While globally, an uptick in digital health solutions catering to sleep disorders has been observed, India isn’t yet on that adoption curve. For comparison, 16 sleep-focused US digital health players have raised over USD 1.2B to date. The core offerings span consultations with sleep specialists, diagnosis (e.g., innovative remote monitoring devices, at-home sleep studies), habit coaching (to embed sleep hygiene habits in a patient’s daily lifestyle), offering nutraceuticals (e.g., melatonin) directly to consumers and disruptive devices or surgical treatments for more sustainable solutions.

The Indian market is still quite nascent in terms of the innovation and solutions we have seen.

  • India has more than 500 sleep labs compared to ~4700 in US. India is also not a main target market for established sleep focused devices players (~70% of their revenues come from US and Japan) or even new international start-ups.
  • The diagnosis sector in India is dominated by the 2-3 major international players manufacturing equipment. They’re working on market creation and awareness in the segment.

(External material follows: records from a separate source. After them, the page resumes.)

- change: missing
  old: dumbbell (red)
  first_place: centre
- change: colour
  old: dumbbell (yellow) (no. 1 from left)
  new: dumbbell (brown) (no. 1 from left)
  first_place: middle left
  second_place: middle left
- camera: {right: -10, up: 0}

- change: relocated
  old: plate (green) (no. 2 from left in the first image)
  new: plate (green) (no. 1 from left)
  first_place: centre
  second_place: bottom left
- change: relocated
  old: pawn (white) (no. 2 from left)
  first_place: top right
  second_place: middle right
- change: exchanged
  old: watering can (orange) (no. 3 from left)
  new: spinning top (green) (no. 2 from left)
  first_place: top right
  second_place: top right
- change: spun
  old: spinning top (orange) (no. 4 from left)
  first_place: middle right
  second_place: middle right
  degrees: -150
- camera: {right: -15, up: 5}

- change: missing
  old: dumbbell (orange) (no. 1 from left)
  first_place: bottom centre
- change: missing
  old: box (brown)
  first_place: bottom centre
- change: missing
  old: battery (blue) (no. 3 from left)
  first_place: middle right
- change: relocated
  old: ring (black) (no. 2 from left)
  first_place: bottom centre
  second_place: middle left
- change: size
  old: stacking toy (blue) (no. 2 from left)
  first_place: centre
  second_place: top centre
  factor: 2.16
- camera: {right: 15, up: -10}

  • The market for patients to book a sleep study, is still fairly unorganized with smaller distributors and dealers controlling prices.
  • For treatment, there are a few D2C wellness players demonstrating good growth on the sleep-related nutraceuticals segment. But sleep-related nutraceuticals are a low average order value with no proof point on customer lifetime value, it makes limited business sense for start-ups to pursue this play in isolation.

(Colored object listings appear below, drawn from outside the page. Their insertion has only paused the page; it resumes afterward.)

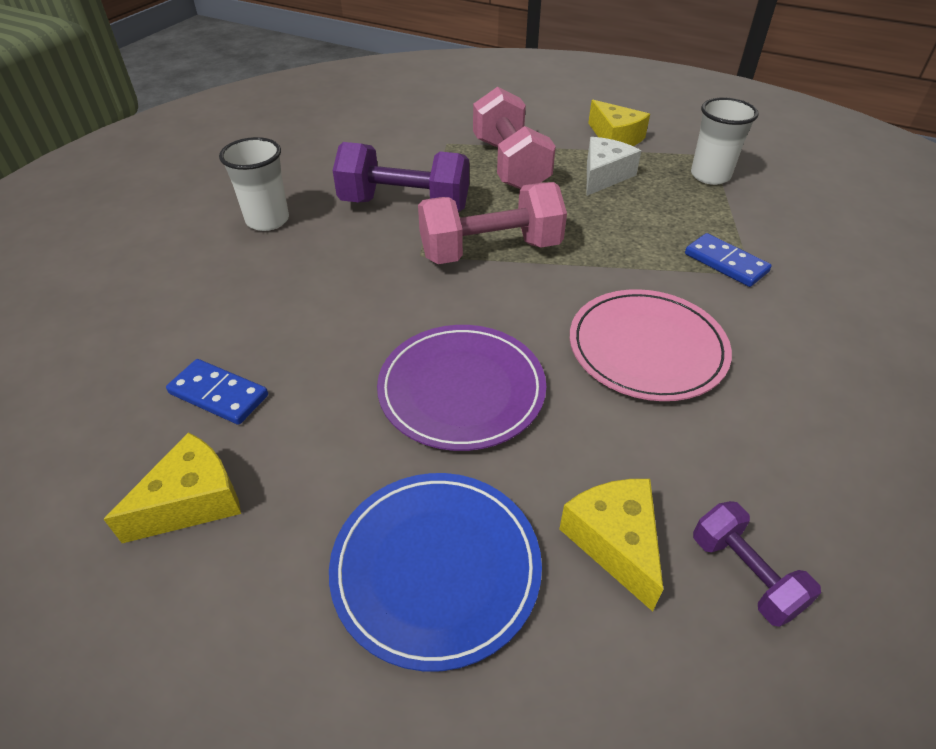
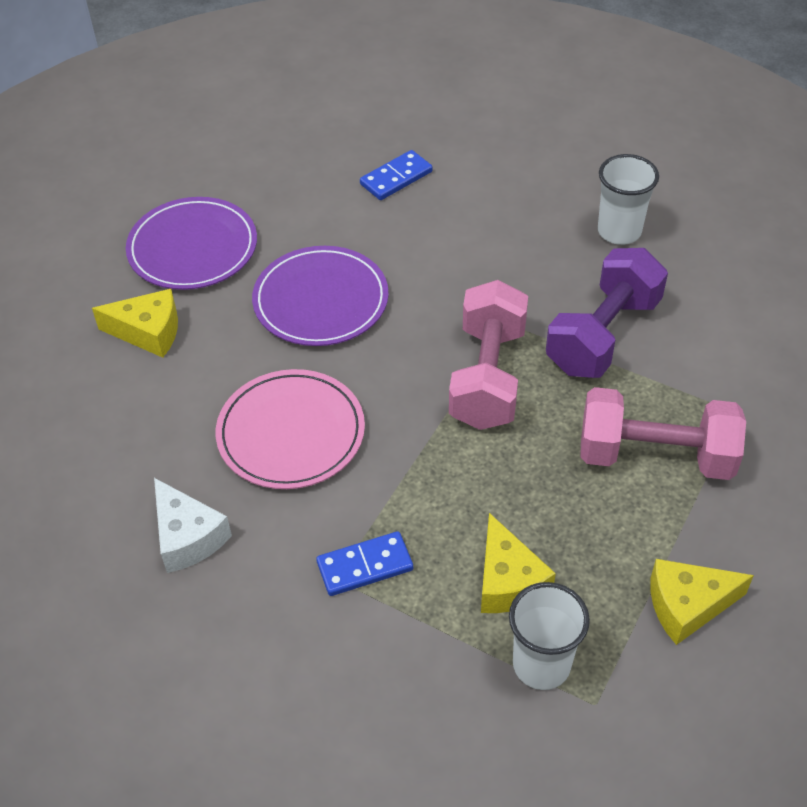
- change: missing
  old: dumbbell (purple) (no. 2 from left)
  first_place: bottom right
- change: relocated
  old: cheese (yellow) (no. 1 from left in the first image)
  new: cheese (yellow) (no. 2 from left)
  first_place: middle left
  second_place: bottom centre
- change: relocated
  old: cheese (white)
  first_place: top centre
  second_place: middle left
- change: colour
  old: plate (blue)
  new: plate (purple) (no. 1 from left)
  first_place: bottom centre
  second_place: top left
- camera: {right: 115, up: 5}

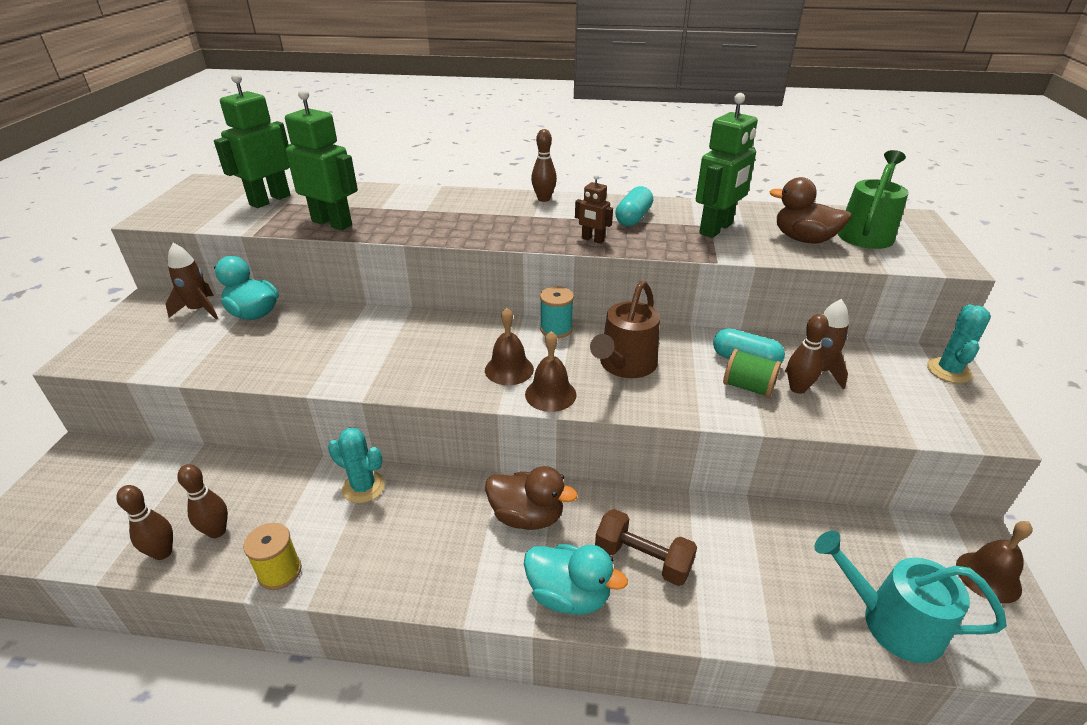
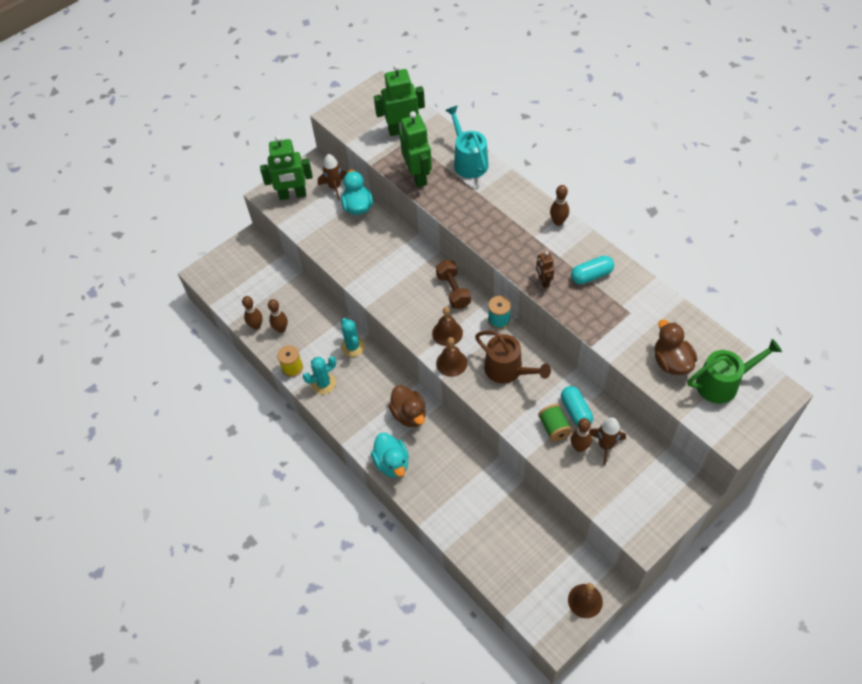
- change: relocated
  old: dumbbell (brown)
  first_place: bottom centre
  second_place: centre
- change: relocated
  old: robot (green) (no. 3 from left in the first image)
  new: robot (green) (no. 1 from left)
  first_place: top right
  second_place: top left
- change: relocated
  old: watering can (turquoise)
  first_place: bottom right
  second_place: top centre
- change: relocated
  old: cactus (turquoise) (no. 2 from left in the first image)
  new: cactus (turquoise) (no. 1 from left)
  first_place: middle right
  second_place: centre
- change: spun
  old: watering can (brown)
  first_place: centre
  second_place: centre
  degrees: -120
- camera: {right: 45, up: 20}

  • Broader teleconsultation and meditation platforms are available, however not solely focused on sleep disorders.
  • Except for the D2C mattress brands, all healthcare related start-ups in India have either folded or pivoted. There is practically no “virtual” sleep clinic acting as the one-stop-shop that combines all the siloed components of care needed for a patient suffering from sleep disorders.

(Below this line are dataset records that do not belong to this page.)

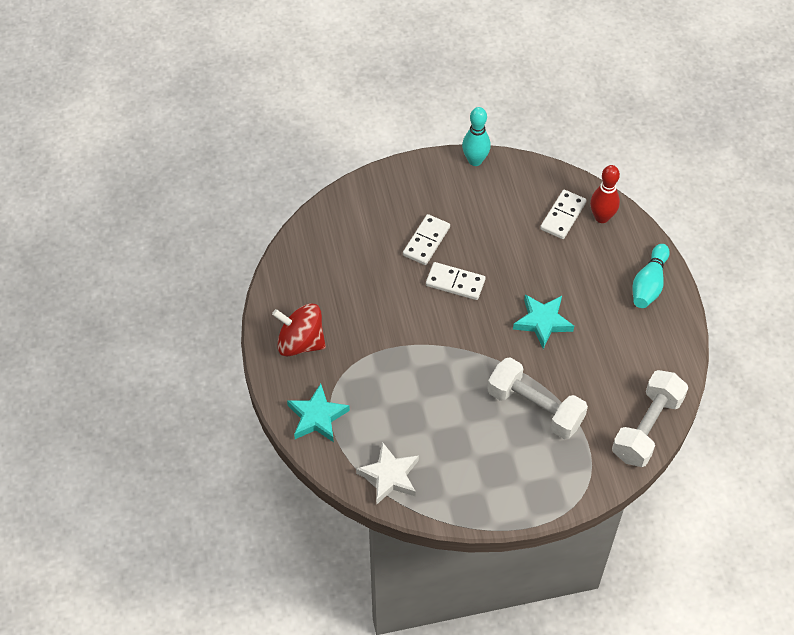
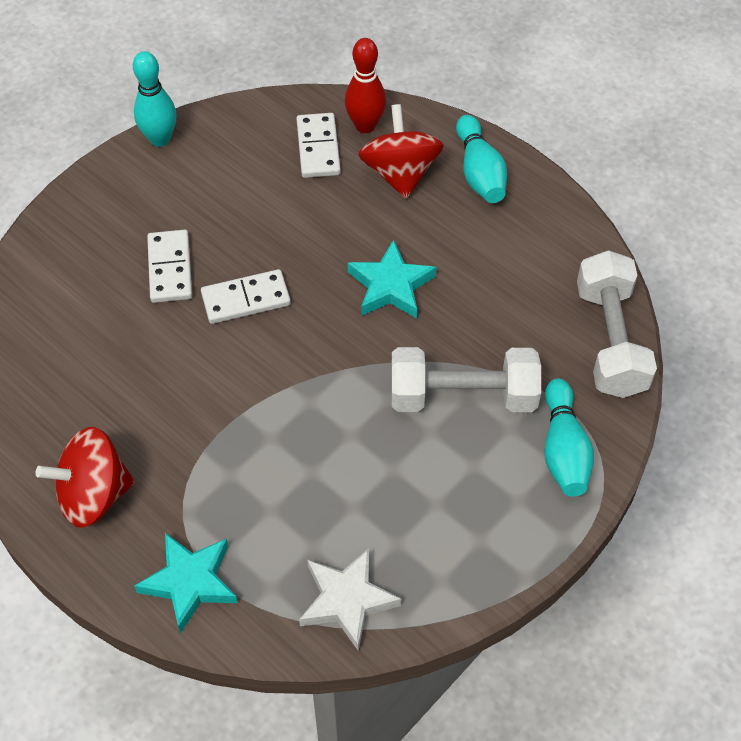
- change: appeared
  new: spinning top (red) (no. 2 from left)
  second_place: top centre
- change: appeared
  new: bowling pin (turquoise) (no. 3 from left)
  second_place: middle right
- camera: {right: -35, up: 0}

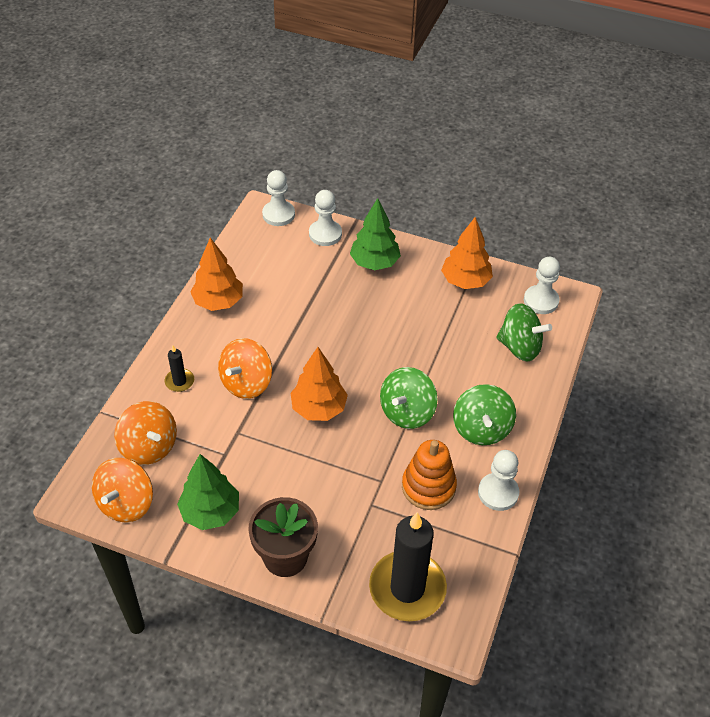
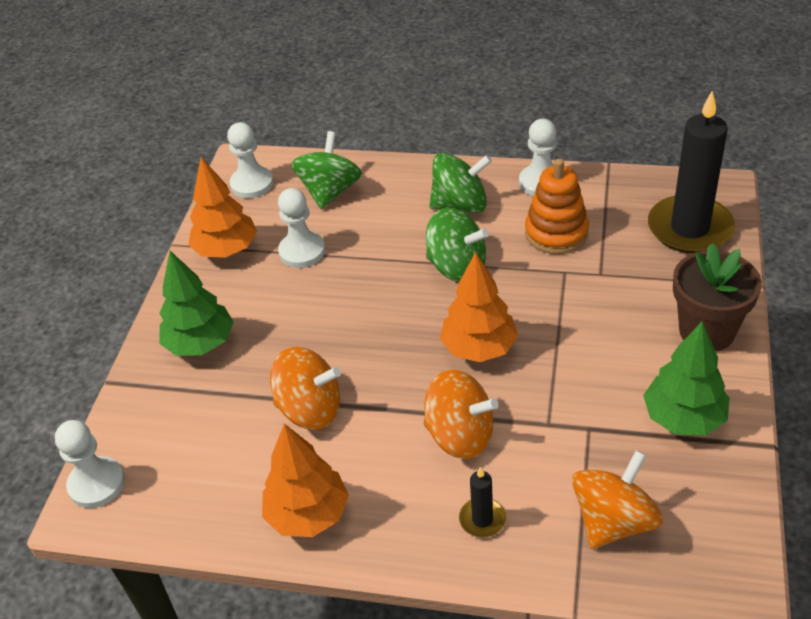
- change: relocated
  old: spinning top (orange) (no. 1 from left)
  first_place: bottom left
  second_place: centre
- change: relocated
  old: pawn (white) (no. 2 from left in the first image)
  new: pawn (white) (no. 3 from left)
  first_place: top centre
  second_place: centre
- camera: {right: -95, up: -5}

Big takeaway: We feel the Indian market is still not ready a full-fledged “virtual sleep clinic”. Nevertheless, we believe it is a good time to start small for the digital health ecosystem by augmenting / cross-selling existing solutions (e.g., apps addressing mental health, obesity, other lifestyle disorders) with sleep-related plays, before the stage is set for an end-to-end sleep related platform.